Hi,
I am using completion API to make a text summarizer which summarize the text on current web page.
Request:
{“model”:“text-davinci-003”,“prompt”:“Some long paragraph.\n\nTLDR; Bot\n\nMe\n\nsummarize in 20 words\n\n6:35:30 pm\n\nSend\n$Request failed with status code 400 \n\n summarize",“echo”:false,“max_tokens”:1000,“n”:1,“temperature”:1,“user”:"user@gmail.com”}
Error:
{
“error”: {
“message”: “This model’s maximum context length is 4097 tokens, however you requested 4121 tokens (3121 in your prompt; 1000 for the completion). Please reduce your prompt; or completion length.”,
“type”: “invalid_request_error”,
“param”: null,
“code”: null
}
}
Please help me how I can correct this?
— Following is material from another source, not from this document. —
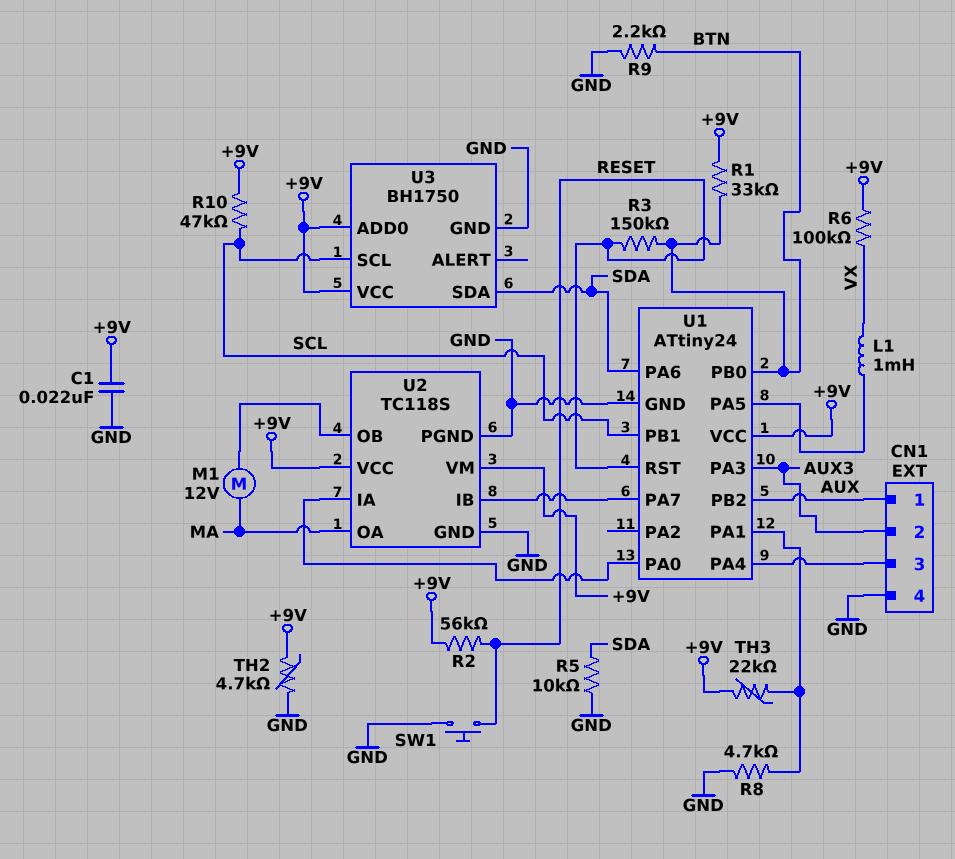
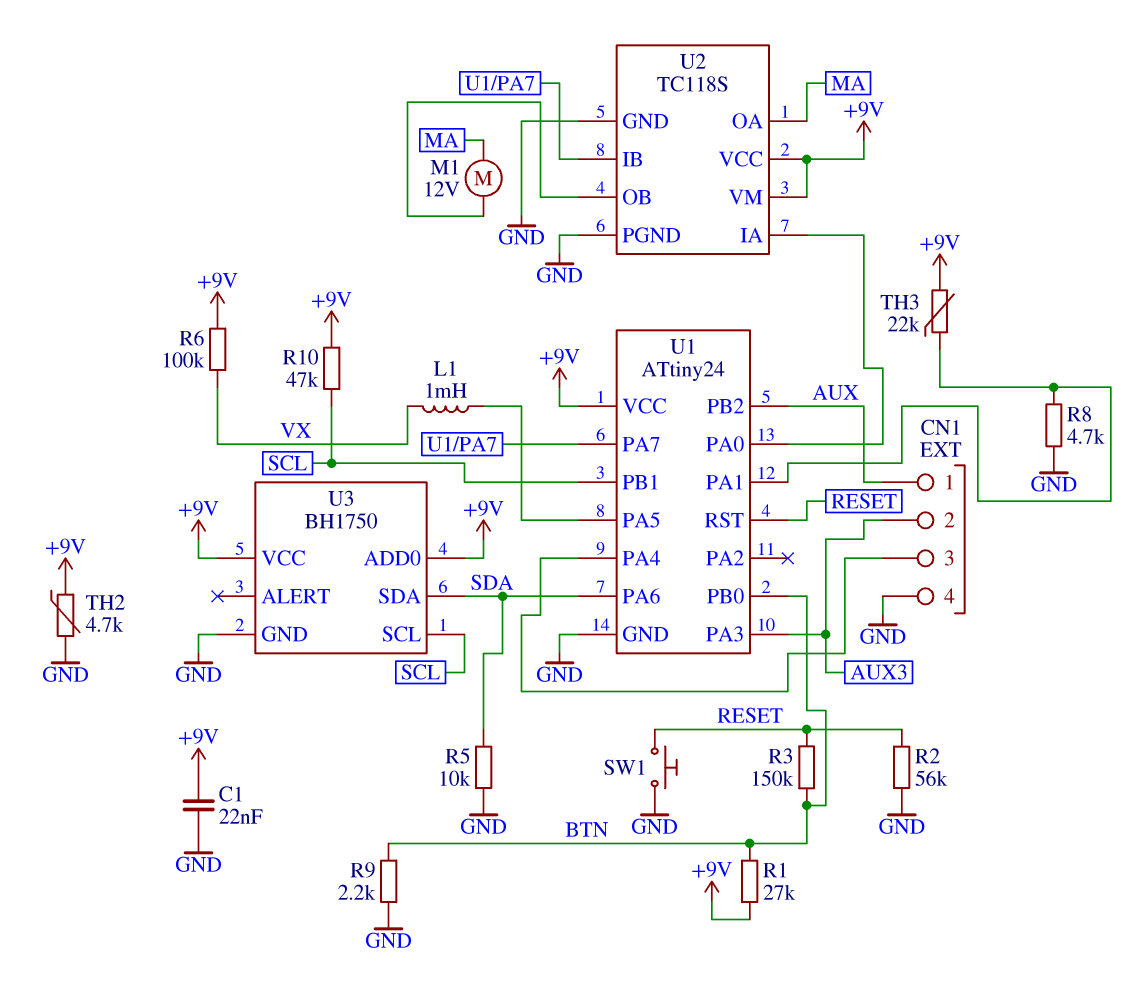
R1: 33k (+9V, BTN) -> 27k (+9V, BTN)
R2: 56k (+9V, RESET) -> 56k (GND, RESET)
Also, can I maintain the conversation session for having QnA on this text?
The error explained enough. You are using davinci-003 model with a 4097 token limitation (still more than the others). There are 3121 tokens in your text and prompt combined, and you set the max token (which is the maximum number of tokens in the response) to 1000. this exceeds the 4097 tokens which in the combination of both input and output while calling this endpoint.
simply reduce the max_tokens from 1000 to less (let’s say 500) (especially if as stated in your prompt you want a 20 words summary) since you don’t need it anyways and then send your request.
1 Like
Thanks @kian.aghaei
Also, can I maintain the conversation session for having QnA on this text?
I am not sure what you mean by maintaining the conversation; regarding the above example, however, you can always give back the result of the previous call to the generation API and make another call, but the 4097 limit remains. So if you want to have a conversation and if that conversation exceeds the limited number of tokens, then you have to drop from the top of the queue.
@kian.aghaei Is there any way for it to summarize text longer than the maximum 4097 tokens?